*TEXT EXCERPT*:
####################
Now 'digital vaccines' to help promote healthy eating in kids

MUMBAI: Want to lure away kids from sugary beverages and junk food? An Indian start-up is attempting to do just that to enforce healthy eating in a fun and interactive manner, by using a `digital vaccine’. This becomes even more relevant now with Covid-19 serving as a wake-up call, for inducing a healthy diet and propping the immune system to prevent lifestyle ailments.
Tech and innovation have a role to play to improve processes and experience in all aspects, and it’s no different when it comes to institutionalizing positive behaviour change in kids.
A Chennai-based company, FriendsLearn has completed trials which show "path breaking evidence’’ of an ability to influence healthier food choices among children through a mobile game, based on neurocognitive science and virtual-reality simulation-based implicit learning.
As part of the study, randomized controlled trials were done with over 100 children in the age group of 10-11 years, in four urban and suburban CBSE and ICSE schools in Chennai in October.
The study says a mobile video game embedded with implicit learning components showed a strong, positive impact on children’s food choices, immediately following the game. Game telemetry captured children’s different play patterns and was associated with behavioral outcomes.
The results have implications for the use of mobile games as an intervention to improve health behaviours, and to tackle the growing epidemic of obesity in children, researchers say.
####################
Dataset entries:
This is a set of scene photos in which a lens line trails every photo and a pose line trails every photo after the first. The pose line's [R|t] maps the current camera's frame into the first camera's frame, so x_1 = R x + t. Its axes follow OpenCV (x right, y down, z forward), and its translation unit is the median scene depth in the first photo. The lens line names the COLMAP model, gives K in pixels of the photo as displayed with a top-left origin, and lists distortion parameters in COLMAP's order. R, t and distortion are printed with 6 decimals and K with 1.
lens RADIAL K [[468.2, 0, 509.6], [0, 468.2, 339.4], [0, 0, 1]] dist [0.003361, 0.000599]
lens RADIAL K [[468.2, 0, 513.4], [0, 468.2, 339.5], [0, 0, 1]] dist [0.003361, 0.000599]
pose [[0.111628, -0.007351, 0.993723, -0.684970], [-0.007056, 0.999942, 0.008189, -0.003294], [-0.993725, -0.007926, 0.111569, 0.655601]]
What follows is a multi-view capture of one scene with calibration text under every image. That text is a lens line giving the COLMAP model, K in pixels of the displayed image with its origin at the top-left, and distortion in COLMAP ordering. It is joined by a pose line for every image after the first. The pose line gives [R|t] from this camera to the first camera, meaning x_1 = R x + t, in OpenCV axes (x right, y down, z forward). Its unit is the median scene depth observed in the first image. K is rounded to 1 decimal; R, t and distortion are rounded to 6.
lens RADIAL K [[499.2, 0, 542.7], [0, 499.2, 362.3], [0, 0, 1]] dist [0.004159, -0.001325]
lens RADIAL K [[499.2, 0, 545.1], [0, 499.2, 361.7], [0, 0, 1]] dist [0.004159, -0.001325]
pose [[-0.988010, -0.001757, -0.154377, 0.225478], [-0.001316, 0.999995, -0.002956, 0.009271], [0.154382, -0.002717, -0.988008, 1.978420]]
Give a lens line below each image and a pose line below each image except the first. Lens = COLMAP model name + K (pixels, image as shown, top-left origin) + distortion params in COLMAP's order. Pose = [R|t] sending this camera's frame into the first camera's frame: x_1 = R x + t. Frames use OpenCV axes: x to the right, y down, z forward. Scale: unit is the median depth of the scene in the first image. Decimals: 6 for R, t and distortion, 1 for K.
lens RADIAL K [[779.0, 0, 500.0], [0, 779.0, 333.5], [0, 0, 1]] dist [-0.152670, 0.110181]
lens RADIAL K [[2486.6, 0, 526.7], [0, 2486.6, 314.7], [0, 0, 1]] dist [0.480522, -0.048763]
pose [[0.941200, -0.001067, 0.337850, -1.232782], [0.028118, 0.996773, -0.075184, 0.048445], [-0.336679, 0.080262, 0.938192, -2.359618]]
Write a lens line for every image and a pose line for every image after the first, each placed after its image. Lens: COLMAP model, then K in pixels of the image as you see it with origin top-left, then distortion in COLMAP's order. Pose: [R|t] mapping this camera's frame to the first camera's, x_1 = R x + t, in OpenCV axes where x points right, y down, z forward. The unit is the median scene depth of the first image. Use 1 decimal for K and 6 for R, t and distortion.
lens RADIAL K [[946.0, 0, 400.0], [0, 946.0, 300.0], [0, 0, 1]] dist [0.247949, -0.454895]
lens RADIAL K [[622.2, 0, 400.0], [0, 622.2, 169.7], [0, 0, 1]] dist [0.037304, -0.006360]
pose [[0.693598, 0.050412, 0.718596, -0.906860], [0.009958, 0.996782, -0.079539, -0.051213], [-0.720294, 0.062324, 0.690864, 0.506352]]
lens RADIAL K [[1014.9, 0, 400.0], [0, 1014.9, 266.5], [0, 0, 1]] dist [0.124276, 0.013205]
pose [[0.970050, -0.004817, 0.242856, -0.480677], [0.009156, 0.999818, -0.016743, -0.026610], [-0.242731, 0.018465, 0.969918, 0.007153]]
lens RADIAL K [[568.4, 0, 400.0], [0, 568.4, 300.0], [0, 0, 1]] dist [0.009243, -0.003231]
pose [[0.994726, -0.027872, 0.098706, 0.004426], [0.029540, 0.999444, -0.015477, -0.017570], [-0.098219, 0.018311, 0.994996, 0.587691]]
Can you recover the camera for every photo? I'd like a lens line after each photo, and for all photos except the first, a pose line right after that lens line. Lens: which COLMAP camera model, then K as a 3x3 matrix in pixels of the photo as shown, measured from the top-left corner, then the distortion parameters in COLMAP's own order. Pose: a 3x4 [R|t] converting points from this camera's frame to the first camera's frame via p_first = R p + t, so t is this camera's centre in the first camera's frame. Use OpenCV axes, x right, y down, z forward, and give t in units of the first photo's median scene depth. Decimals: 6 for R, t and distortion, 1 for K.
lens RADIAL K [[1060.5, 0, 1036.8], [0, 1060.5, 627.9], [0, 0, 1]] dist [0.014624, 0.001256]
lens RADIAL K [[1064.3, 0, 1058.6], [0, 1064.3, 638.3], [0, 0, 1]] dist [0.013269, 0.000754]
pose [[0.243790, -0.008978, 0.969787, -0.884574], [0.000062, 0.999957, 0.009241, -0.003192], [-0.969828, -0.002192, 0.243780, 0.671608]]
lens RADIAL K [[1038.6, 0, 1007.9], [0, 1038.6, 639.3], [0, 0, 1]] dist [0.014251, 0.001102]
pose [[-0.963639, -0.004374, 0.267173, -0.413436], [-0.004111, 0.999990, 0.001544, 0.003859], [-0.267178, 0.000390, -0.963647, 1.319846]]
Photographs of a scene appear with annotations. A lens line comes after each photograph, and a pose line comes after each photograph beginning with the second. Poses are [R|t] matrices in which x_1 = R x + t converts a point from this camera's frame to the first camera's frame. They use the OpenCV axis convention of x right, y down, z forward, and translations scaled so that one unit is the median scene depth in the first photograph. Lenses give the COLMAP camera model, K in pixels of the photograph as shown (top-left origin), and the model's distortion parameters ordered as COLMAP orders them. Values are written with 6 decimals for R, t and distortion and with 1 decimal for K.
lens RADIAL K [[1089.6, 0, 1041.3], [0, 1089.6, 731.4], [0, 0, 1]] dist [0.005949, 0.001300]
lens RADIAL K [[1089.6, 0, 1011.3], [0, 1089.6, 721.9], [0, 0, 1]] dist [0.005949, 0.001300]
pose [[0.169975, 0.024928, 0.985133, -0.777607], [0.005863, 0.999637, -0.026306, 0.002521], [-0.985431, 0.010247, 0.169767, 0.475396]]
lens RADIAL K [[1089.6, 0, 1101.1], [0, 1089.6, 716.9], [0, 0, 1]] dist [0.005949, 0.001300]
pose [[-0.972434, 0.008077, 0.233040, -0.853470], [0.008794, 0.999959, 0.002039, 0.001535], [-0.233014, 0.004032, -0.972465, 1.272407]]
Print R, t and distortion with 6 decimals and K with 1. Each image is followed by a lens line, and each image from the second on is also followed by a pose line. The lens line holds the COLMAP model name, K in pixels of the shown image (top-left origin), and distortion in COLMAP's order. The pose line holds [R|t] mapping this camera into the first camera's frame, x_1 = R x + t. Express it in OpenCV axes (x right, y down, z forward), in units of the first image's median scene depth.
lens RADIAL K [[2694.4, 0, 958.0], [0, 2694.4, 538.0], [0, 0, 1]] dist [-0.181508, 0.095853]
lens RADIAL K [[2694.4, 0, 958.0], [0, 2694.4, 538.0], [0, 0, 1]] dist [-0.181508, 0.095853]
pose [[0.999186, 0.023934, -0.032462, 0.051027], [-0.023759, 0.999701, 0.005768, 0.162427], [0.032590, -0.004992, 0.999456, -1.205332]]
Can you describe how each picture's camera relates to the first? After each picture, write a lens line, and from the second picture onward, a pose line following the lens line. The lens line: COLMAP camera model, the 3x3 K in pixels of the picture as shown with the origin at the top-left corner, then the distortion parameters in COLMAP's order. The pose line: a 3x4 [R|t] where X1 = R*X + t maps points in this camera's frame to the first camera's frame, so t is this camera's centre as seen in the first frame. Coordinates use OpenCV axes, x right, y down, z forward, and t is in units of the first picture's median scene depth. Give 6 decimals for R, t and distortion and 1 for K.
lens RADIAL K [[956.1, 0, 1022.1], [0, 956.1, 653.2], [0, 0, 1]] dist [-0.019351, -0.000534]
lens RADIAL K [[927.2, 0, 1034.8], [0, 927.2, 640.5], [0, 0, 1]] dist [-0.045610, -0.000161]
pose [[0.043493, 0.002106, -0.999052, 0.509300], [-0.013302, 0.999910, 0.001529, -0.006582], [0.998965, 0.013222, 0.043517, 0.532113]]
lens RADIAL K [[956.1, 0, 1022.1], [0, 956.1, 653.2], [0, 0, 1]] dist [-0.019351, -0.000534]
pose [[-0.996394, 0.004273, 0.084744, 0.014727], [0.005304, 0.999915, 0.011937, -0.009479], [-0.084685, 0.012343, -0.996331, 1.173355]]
####################
*WHAT TO WORK ON*: Output the full article on digital vaccines for healthy eating in kids, reproducing it word for word. The material above is not needed here.

*WRITTEN ANSWER*:
Now 'digital vaccines' to help promote healthy eating in kids

MUMBAI: Want to lure away kids from sugary beverages and junk food? An Indian start-up is attempting to do just that to enforce healthy eating in a fun and interactive manner, by using a `digital vaccine’. This becomes even more relevant now with Covid-19 serving as a wake-up call, for inducing a healthy diet and propping the immune system to prevent lifestyle ailments.
Tech and innovation have a role to play to improve processes and experience in all aspects, and it’s no different when it comes to institutionalizing positive behaviour change in kids.
A Chennai-based company, FriendsLearn has completed trials which show "path breaking evidence’’ of an ability to influence healthier food choices among children through a mobile game, based on neurocognitive science and virtual-reality simulation-based implicit learning.
As part of the study, randomized controlled trials were done with over 100 children in the age group of 10-11 years, in four urban and suburban CBSE and ICSE schools in Chennai in October.
The study says a mobile video game embedded with implicit learning components showed a strong, positive impact on children’s food choices, immediately following the game. Game telemetry captured children’s different play patterns and was associated with behavioral outcomes.
The results have implications for the use of mobile games as an intervention to improve health behaviours, and to tackle the growing epidemic of obesity in children, researchers say.